START Raw data

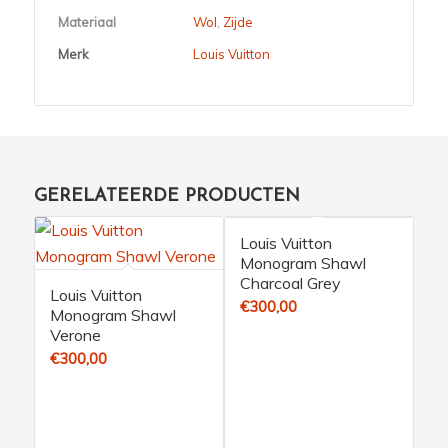
Materiaal
Wol
,
Zijde
Merk
Louis Vuitton
GERELATEERDE PRODUCTEN
Louis Vuitton
Monogram Shawl
Charcoal Grey
Louis Vuitton
€
300,00
Monogram Shawl
Verone
€
300,00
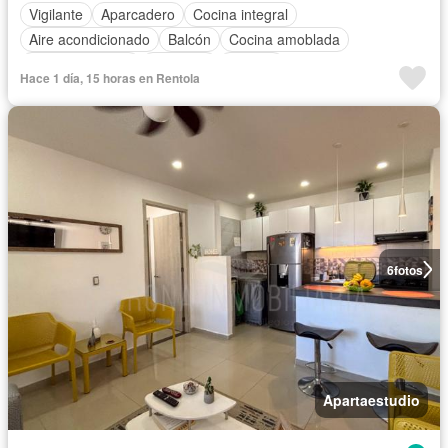
Vigilante
Aparcadero
Cocina integral
Aire acondicionado
Balcón
Cocina amoblada
Zona de secado
Ascensor
Terraza
Hace 1 día, 15 horas en Rentola
Completamente amoblado
6
fotos
Apartaestudio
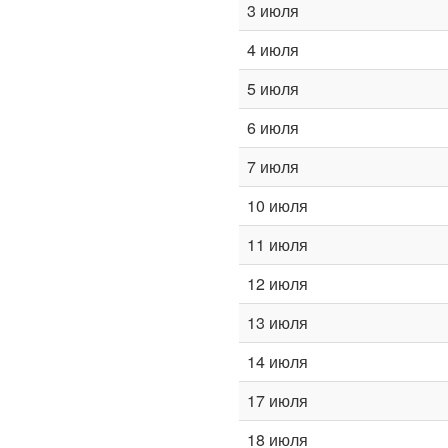
3 июля
4 июля
5 июля
6 июля
7 июля
10 июля
11 июля
12 июля
13 июля
14 июля
17 июля
18 июля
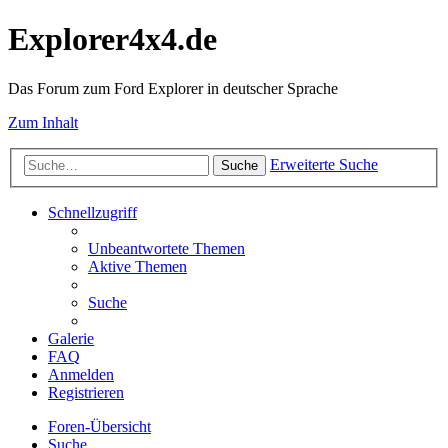
Explorer4x4.de
Das Forum zum Ford Explorer in deutscher Sprache
Zum Inhalt
Erweiterte Suche
Suche
Schnellzugriff
Unbeantwortete Themen
Aktive Themen
Suche
Galerie
FAQ
Anmelden
Registrieren
Foren-Übersicht
Suche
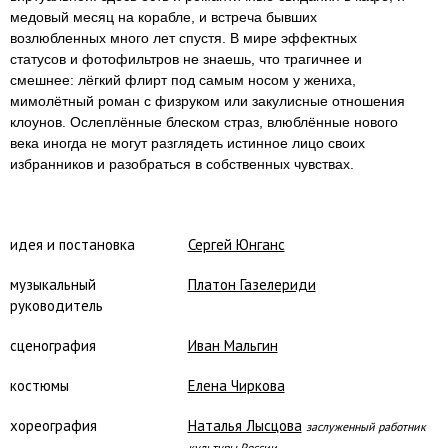
медовый месяц на корабле, и встреча бывших
возлюбленных много лет спустя. В мире эффектных
статусов и фотофильтров не знаешь, что трагичнее и
смешнее: лёгкий флирт под самым носом у жениха,
мимолётный роман с физруком или закулисные отношения
клоунов. Ослеплённые блеском страз, влюблённые нового
века иногда не могут разглядеть истинное лицо своих
избранников и разобраться в собственных чувствах.
идея и постановка
Сергей Юнганс
музыкальный
Платон Газелериди
руководитель
сценография
Иван Мальгин
костюмы
Елена Чиркова
хореография
Наталья Лысцова
заслуженный работник
культуры России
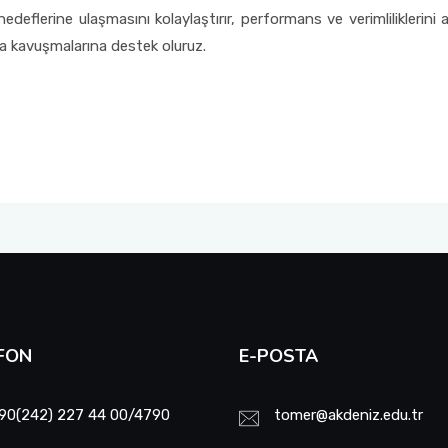
edeflerine ulaşmasını kolaylaştırır, performans ve verimliliklerini
ıya kavuşmalarına destek oluruz.
FON
E-POSTA
90(242) 227 44 00/4790
tomer@akdeniz.edu.tr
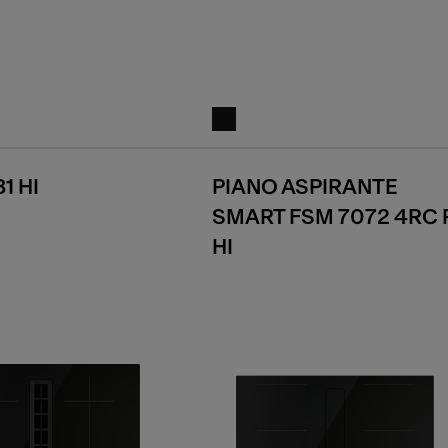
1 HI
PIANO ASPIRANTE
SMART FSM 7072 4RC 
HI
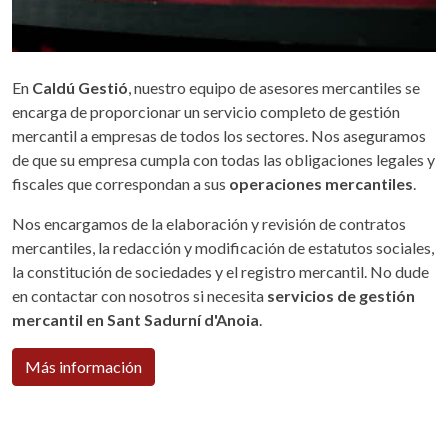
En
Caldú Gestió
, nuestro equipo de asesores mercantiles se
encarga de proporcionar un servicio completo de gestión
mercantil a empresas de todos los sectores. Nos aseguramos
de que su empresa cumpla con todas las obligaciones legales y
fiscales que correspondan a sus
operaciones mercantiles
.
Nos encargamos de la elaboración y revisión de contratos
mercantiles, la redacción y modificación de estatutos sociales,
la constitución de sociedades y el registro mercantil. No dude
en contactar con nosotros si necesita
servicios de gestión
mercantil en Sant Sadurní d'Anoia
.
Más información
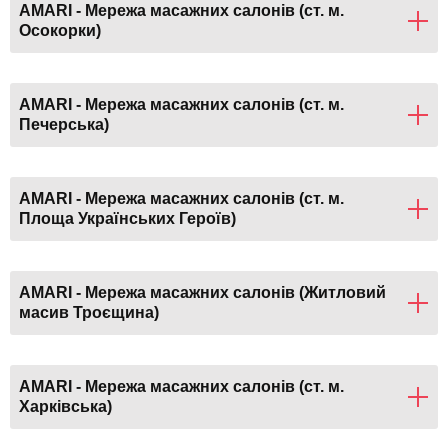
AMARI - Мережа масажних салонів (ст. м.
Осокорки)
AMARI - Мережа масажних салонів (ст. м.
Печерська)
AMARI - Мережа масажних салонів (ст. м.
Площа Українських Героїв)
AMARI - Мережа масажних салонів (Житловий
масив Троєщина)
AMARI - Мережа масажних салонів (ст. м.
Харківська)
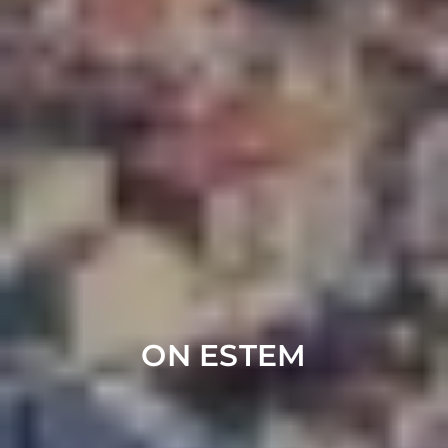
ON ESTEM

END Raw data

- Required work: Recast the lines from the line with "медовый месяц на корабле, и встреча бывших" to the line with "избранников и разобраться", both included, as a numbered list, leaving out any blank lines.

- Your response:
1. медовый месяц на корабле, и встреча бывших
2. возлюбленных много лет спустя. В мире эффектных
3. статусов и фотофильтров не знаешь, что трагичнее и
4. смешнее: лёгкий флирт под самым носом у жениха,
5. мимолётный роман с физруком или закулисные отношения
6. клоунов. Ослеплённые блеском страз, влюблённые нового
7. века иногда не могут разглядеть истинное лицо своих
8. избранников и разобраться в собственных чувствах.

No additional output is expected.